Полубрат

Геннадий Новожилов
Где-то на этих рельсовых перепутьях застрял однажды эшелон, составленный из платформ с танками и вагонов-теплушек. Эшелон следовал на фронт. Кончался 1941 год. Немцы были рядом.

И вот мимо Ваганькова спешит младший лейтенант, отпущенный на один час из этого эшелона, — дом лейтенанта был рядом. Он крутит ручку звонка. Никого. Стучит к соседям. Соседей тоже нет. Он спохватывается — время уходит! Тогда он в нашу бакалею, где заведующей мать его подружки. И заведующая, торопясь и плача, упихивает в его солдатский баул несколько французских булок, жестянки с крабами, круг краковской, круг ливерной, две бутылки «белой головки». Лейтенант прощается и исчезает на все пять военных лет. Младшина этот — мой единоутробный брат.
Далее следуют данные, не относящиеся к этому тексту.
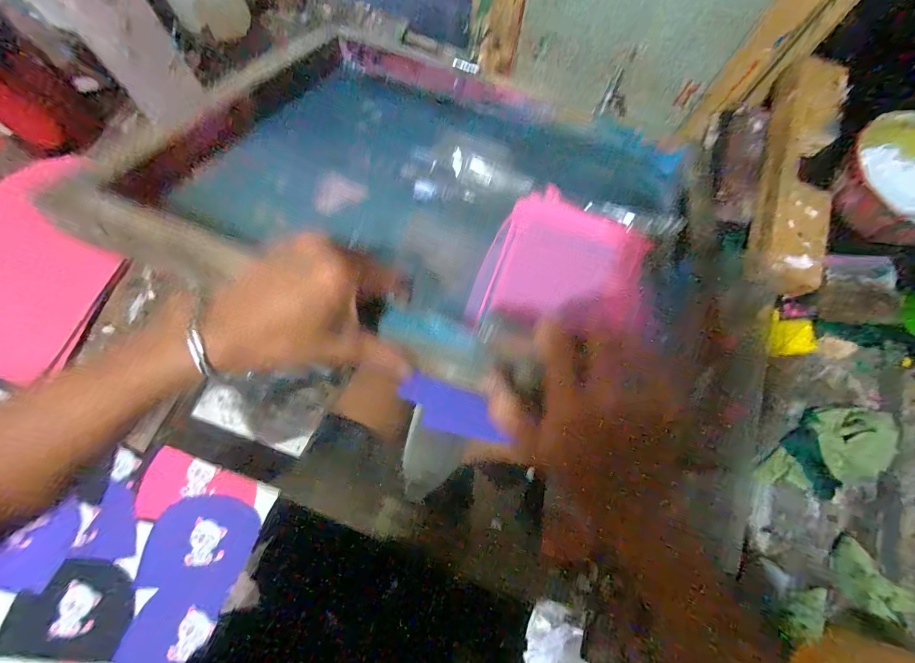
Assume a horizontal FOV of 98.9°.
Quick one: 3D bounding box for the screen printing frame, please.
[{"bbox_3d":[-0.001,-0.169,0.426,0.529,0.051,0.456,22,55,2],"label":"screen printing frame"}]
Я вернулся в те, ставшие узкими, улицы, подошел к витрине бакалеи. Боже мой! Там все еще стоял керамический мальчик с корзинкой, полной керамических цветов. Если судить по одежде и выражению лица, мальчик выходил иноземец. Такие дети в сказках братьев Гримм. Через неделю заехал опять. Витрина оказалась пуста. Судьба хранила эту куклу десятки лет затем, видно, чтобы у меня перехватило на миг дыхание и холодом небытия дохнуло от прожитых времен.

Подобно исчезнувшему керамическому отроку, брат мой был тоже иноземец. Если бы содеялось иначе, храбрый этот человек поморским уланом сложил бы голову где-либо при Кроянтах, под старинную команду „Szable dlon!“* кинувшись на бронемашины Гудериана. Или судьба варшавского повстанца увенчалась бы то ли крестом героя, то ли мученика. Все опрокинулось: поляков он называл «полячишками», а сам родился потомком старинной, да, видно, несчастливой польской фамилии.
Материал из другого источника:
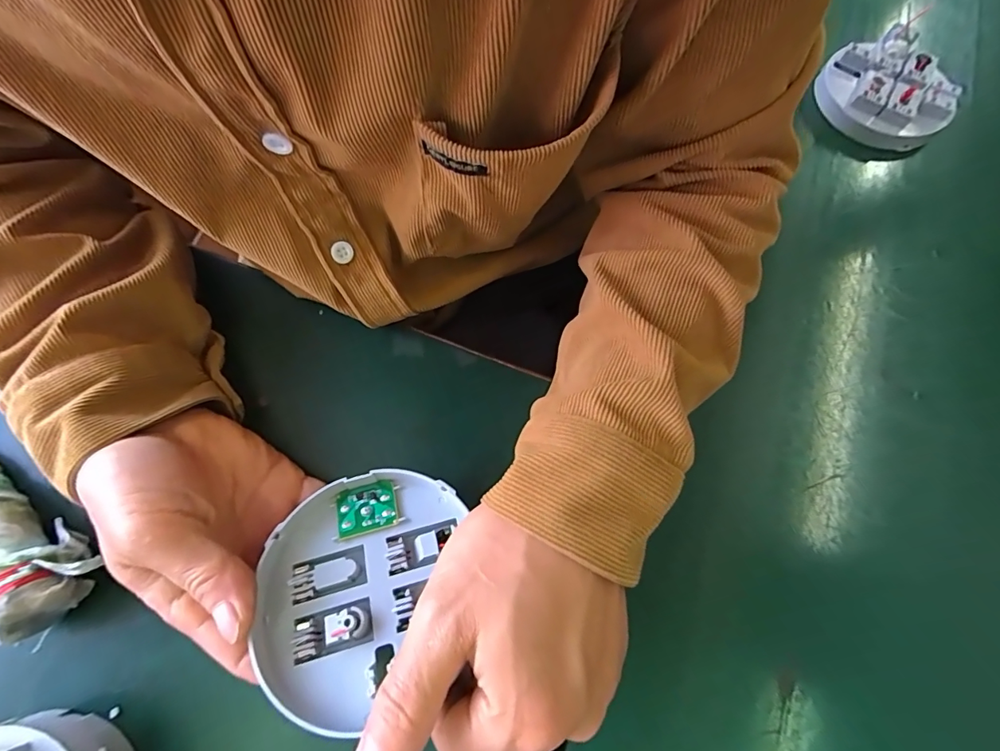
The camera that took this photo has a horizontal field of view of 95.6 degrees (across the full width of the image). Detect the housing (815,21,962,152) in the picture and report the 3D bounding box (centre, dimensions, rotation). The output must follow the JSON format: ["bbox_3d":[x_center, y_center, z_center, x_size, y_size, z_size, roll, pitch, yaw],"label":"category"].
[{"bbox_3d":[0.317,-0.235,0.371,0.092,0.034,0.101,0,70,0],"label":"housing"}]

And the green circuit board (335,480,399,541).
[{"bbox_3d":[-0.068,0.067,0.230,0.029,0.004,0.024,-16,71,-6],"label":"green circuit board"}]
Он был предан памяти матери; спасая его от кошмара жизни, «обновленной» большевиками, она отдала ему жизнь свою. Существуя в кошмаре, она не могла помочь своему первенцу, происхождение которого тащило его прямиком в ад концлагерей. Пришлось умереть, чтобы ОТТУДА помочь любимому сыну. И помогала: под ним сгорело пять танков, он же отделался легкими ранениями.
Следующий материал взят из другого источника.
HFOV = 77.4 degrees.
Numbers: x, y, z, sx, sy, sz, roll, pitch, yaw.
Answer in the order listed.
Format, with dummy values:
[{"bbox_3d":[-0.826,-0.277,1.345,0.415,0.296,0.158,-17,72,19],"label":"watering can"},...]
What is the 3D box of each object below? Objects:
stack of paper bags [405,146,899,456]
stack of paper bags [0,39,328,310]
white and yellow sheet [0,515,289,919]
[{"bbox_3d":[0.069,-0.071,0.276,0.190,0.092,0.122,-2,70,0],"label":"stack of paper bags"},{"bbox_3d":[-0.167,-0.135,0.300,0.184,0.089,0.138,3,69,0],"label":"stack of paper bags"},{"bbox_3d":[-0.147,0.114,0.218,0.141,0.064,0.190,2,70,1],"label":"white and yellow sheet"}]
В теперешнем моем жилище ее фотография. Поломанная, надорванная, в трещинах. Я убрал портрет под стекло, не посмев восстановить. Фотография побывала в Сталинградском пекле, на Курской дуге, тонула при форсировании Днепра; воюя, брат хранил ее в кармане гимнастерки. За год до кончины пришел, протянул:

— Вот, хочу тебе отдать.

— А ты? — испугался я.

— Она мне больше не нужна.

Алкоголь будил одни и те же фронтовые воспоминания. Но иногда печаль набегала на опустившиеся черты, будто кто-то незнакомый посмотрел его глазами. Посветлевший лик очищался от надменности, он становился красивым. Этот преображенный говорил:

— Вот воевал, скитался, — и что же?

По его словам, лучшими днями его на земле были дни самых жестоких боев. Иногда он замирал и смотрел вдаль. А там, у горизонта, под белыми, плывущими от детства облаками, возникала полная смысла, оставлявшая ясный след, несбывшаяся иноземная его жизнь. Он эту жизнь видел, да поверить в свою принадлежность к той жизни так и не смог. Угодив в больницу, способный выжить и жить дальше, он с отвращением оглядывается и затем делает прекрасное усилие навстречу Совершенству. Он выдергивает иглу капельницы и просит:

— Не надо!


(Из цикла рассказов «Другие жизни» книги «Иоганн, или Путешествие в високосный год»).


*Szable dlon! — Сабли наголо! (польск.).